Payday loans (small, short-term loans that the borrower expects to repay when they get their next salary) are now widely available. Big FinTech brands like EarlySalary explicitly talk about this use case. However, these products remain traditional loans, taken out according to the borrower’s capacity and repayment intention, and drawn from the borrower’s bank account. Innovators like UK-based WageStream have bolstered this use case by allowing workers to withdraw wages they’ve already earned from their employers, for a fee. In this model, the actual loan is between the lender and the employer, not the worker, and so the client onboarding process is much lighter. A startup called Refyne just raised $82 million to bring this business model to India. Expect others to follow suit.

Credit based pricing

Typically, sellers offer buyers a combination of credits and discounts to promote their products. The amount of credit and discounts are inversely correlated, i.e. a seller who offers more credit does so to defend their prices by offering a lower discount. This relationship has weakened in recent months. Cash-rich FinTechs armed with new product formats (e.g. buy now-pay later) have tried to lure buyers to their platforms/franchise by offering substantial amounts of credit and rebates. Expect this to stop.

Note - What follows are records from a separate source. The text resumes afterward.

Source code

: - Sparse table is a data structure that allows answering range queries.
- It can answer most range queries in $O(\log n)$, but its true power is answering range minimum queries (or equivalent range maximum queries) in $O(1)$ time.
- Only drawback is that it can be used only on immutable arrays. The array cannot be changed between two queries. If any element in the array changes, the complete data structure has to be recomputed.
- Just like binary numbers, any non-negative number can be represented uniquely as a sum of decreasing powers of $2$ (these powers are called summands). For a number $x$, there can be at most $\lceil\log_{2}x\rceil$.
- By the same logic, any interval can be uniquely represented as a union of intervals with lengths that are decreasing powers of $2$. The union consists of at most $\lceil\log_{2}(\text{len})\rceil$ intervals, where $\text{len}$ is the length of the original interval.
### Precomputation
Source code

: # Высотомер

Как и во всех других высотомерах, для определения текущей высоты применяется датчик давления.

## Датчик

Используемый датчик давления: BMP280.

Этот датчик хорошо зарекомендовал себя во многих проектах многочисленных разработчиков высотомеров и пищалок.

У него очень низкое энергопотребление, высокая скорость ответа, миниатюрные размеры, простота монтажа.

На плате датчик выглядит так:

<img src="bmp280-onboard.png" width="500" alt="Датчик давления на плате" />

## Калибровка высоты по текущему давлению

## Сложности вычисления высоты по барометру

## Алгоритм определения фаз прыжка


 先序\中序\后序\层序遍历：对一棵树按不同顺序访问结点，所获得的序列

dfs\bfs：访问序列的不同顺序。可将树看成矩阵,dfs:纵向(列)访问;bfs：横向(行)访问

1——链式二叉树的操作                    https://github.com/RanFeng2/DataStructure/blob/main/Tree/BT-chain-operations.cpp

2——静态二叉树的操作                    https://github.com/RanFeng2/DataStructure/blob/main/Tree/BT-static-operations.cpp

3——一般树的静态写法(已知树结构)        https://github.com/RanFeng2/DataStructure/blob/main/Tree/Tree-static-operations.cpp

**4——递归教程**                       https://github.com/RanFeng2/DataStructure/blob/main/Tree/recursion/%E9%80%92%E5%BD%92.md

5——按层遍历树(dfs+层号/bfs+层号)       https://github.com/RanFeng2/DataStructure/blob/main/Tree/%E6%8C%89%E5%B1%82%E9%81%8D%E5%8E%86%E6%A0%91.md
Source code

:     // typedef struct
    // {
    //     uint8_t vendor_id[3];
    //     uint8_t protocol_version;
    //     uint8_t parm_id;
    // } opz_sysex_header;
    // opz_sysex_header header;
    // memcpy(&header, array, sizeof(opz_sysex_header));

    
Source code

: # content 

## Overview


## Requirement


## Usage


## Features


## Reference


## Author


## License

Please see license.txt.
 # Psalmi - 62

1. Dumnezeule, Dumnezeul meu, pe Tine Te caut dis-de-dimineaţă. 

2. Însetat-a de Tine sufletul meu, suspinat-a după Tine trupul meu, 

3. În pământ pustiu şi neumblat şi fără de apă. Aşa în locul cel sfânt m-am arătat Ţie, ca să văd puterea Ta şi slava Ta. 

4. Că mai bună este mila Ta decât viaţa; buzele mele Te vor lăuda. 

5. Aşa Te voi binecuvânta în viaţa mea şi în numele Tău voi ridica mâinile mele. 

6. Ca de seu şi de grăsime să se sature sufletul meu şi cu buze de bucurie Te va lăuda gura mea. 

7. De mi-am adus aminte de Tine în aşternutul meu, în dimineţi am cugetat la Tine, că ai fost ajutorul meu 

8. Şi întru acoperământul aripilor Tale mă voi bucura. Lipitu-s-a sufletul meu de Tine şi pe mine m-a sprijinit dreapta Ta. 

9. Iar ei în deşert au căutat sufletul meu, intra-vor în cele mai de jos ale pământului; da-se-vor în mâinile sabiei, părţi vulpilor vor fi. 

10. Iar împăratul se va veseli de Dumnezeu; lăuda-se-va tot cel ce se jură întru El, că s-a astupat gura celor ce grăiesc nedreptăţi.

As traditional metrics such as credit quality and profitability come back into vogue, expect consumer credit to once again become a tool used to defend pricing, rather than a sweetener added to already attractive discounts. .

As we celebrate innovation in consumer finance, it’s also worth remembering that it’s one of the oldest industries in the world.

Consumer credit is (literally) as old as history itself. Humanity’s oldest written records – cuneiform tablets discovered in ancient Mesopotamia – are believed to be credit records. These were promissory notes exchanged between those who had saved on previous harvests and those who were looking to borrow to sow the next harvest.

Truly new ideas are rare in such an old industry. Most of the innovations are about doing age-old tasks – sharing data, securing a friend’s loan, paying back as much as you can when you can – more efficiently using modern technology.

So I will end by thinking that despite all the excitement around technological disruption and new business models, excellence in the age-old disciplines of capital adequacy, credit quality, profitability and proximity customer will be the main drivers of innovation. and success in 2022 and beyond.